Você está aqui: Página Inicial / Sala de Imprensa / Artigos e Colaborações / Ética: uma abordagem psicanalítica na Organização de Saúde

CRA

Ética: uma abordagem psicanalítica na Organização de Saúde

por José Eduardo Silva — publicado 14/09/2014 00h00, última modificação 19/04/2016 12h47 José Eduardo Silva

Por José Eduardo Silva

Podemos compreender que o verdadeiro propósito da ética reside no estabelecimento de princípios do comportamento desde que seja capaz de condicionar o indivíduo a realizar as próprias escolhas entre os diversos cursos de ação. Neste sentido o comportamento ético é, exatamente, aquele aceito como bom e certo, evidentemente contrapondo-se ao mau e errado. Isto nos leva a crer que o indivíduo deve se preocupar com o bom comportamento e, considerar que sua obrigação com o seu bem-estar devem ladear-se com o bem-estar dos outros indivíduos.

Numa organização de serviços de saúde o comportamento ético é cobrado e monitorado a todo custo, muito embora não se faça presente, em essência, nas situações frágeis, às que o indivíduo é condicionado. Diante da cultura o comportamento sofre forte influência da ética e, do respeito recíproco quando se trata do trabalho e das relações humanas nestas organizações.

Observamos que tanto o médico como o gestor hospitalar e demais profissionais ao lidar com as questões da saúde das pessoas, têm na sociedade o guardião e fiscalizador do comportamento ético na organização. Evidencia-se, porém, que ao trabalhador da área de saúde imputa-se em maior intensidade a cobrança em relação à ética profissional tanto quanto pessoal.

A sociedade moderna está sempre à espera que as organizações de serviços de saúde, bem como as demais instituições sociais, engendrem suas ações pautadas nos mais altos padrões morais. É, portanto, com este olhar social que os gestores e demais colaboradores se veem na iminente prática e dever obediente nos padrões comportamentais éticos, considerando, contudo, suas responsabilidades sociais.
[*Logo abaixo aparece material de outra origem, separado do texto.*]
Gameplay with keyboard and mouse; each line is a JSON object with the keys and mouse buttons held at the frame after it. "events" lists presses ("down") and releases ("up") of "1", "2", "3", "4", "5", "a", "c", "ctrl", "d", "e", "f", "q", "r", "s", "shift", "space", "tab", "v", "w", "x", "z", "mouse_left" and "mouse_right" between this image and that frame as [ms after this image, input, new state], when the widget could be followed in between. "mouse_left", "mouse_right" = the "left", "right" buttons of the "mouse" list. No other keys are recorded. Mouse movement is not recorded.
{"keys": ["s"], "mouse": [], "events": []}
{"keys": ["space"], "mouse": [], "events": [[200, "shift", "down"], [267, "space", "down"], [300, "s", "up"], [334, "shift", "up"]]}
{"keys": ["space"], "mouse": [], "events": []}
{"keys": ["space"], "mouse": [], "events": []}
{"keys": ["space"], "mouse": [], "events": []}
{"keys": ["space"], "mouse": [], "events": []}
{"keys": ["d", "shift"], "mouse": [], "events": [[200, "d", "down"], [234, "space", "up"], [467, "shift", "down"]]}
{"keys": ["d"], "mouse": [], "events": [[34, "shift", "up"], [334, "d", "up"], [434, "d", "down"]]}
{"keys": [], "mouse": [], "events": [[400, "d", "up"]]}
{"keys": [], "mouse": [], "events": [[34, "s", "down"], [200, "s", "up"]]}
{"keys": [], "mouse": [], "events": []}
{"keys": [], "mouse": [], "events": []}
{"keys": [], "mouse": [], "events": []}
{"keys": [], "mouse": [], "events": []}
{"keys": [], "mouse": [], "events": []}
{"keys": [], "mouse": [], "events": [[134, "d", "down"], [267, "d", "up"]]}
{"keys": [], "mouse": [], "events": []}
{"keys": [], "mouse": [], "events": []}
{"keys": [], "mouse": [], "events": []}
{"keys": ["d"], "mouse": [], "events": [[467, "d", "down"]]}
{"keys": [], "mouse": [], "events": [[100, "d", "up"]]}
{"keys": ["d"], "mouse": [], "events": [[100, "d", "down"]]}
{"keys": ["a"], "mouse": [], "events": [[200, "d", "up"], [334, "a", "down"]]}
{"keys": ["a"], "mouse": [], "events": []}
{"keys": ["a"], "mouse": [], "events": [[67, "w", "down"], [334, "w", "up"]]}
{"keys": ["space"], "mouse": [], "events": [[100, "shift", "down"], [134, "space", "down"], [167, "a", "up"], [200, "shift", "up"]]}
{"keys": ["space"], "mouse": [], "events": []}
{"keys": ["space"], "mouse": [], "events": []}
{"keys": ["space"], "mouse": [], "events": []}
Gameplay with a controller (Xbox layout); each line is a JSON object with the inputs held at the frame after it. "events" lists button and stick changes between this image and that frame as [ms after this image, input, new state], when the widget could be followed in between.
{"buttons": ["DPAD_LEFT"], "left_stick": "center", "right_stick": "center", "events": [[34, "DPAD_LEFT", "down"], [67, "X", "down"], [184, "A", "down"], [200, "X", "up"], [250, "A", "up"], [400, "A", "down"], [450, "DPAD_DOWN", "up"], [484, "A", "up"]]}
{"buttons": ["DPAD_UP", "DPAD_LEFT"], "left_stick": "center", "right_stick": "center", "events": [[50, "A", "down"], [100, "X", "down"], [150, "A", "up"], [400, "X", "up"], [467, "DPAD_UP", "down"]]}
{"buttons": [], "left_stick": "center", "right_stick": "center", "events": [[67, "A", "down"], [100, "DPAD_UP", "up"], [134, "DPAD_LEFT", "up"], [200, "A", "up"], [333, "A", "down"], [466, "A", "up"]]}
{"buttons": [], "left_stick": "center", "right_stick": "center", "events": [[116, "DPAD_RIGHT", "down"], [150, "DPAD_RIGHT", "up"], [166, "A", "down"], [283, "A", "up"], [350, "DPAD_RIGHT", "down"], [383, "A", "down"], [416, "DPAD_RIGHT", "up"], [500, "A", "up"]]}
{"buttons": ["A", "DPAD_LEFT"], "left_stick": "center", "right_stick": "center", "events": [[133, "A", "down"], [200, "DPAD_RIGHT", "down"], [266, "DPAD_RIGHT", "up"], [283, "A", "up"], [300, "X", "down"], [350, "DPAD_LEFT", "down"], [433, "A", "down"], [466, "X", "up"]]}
Rosa e Rosa (2009, p.42) afirmam que,

O que define a ética na psicanálise é o fato de que, nesse caso, se considera o inconsciente e toda sua verdade. Verdade inaceitável para aqueles que consideram apenas o campo da consciência. A verdade do sujeito é a de que há um mal estar inerente à condição humana.

Queremos dizer que o indivíduo não é rico o bastante, não é feliz o bastante, não é belo o bastante, assim como falha no trabalho, falha no amor, falha na vida social, com suas escolhas e em atitudes. Nesta perspectiva a psicanálise auxilia para melhor compreensão junto ao desenvolvimento de procedimentos operacionais das organizações no âmbito das relações humanas. Com este olhar psicanalítico a ética está presente num juízo auferido sobre toda a nossa ação (LACAN apud CARVALHO, 2008).

No ambiente organizacional buscamos compreender o comportamento humano frente às adversidades na relação quadrimensional, ou seja, gestor- colaborador-cliente-sociedade, logo a utilização e/ou consideração do método psicanalítico de intervenção pode-se fazer necessário, evidentemente que no sentido amplo corrobora não só para uma compreensão comportamental, porém, social e responsável. Pois, o ser homem é por essência um ser sociável e necessita de sua interação para o próprio desenvolvimento.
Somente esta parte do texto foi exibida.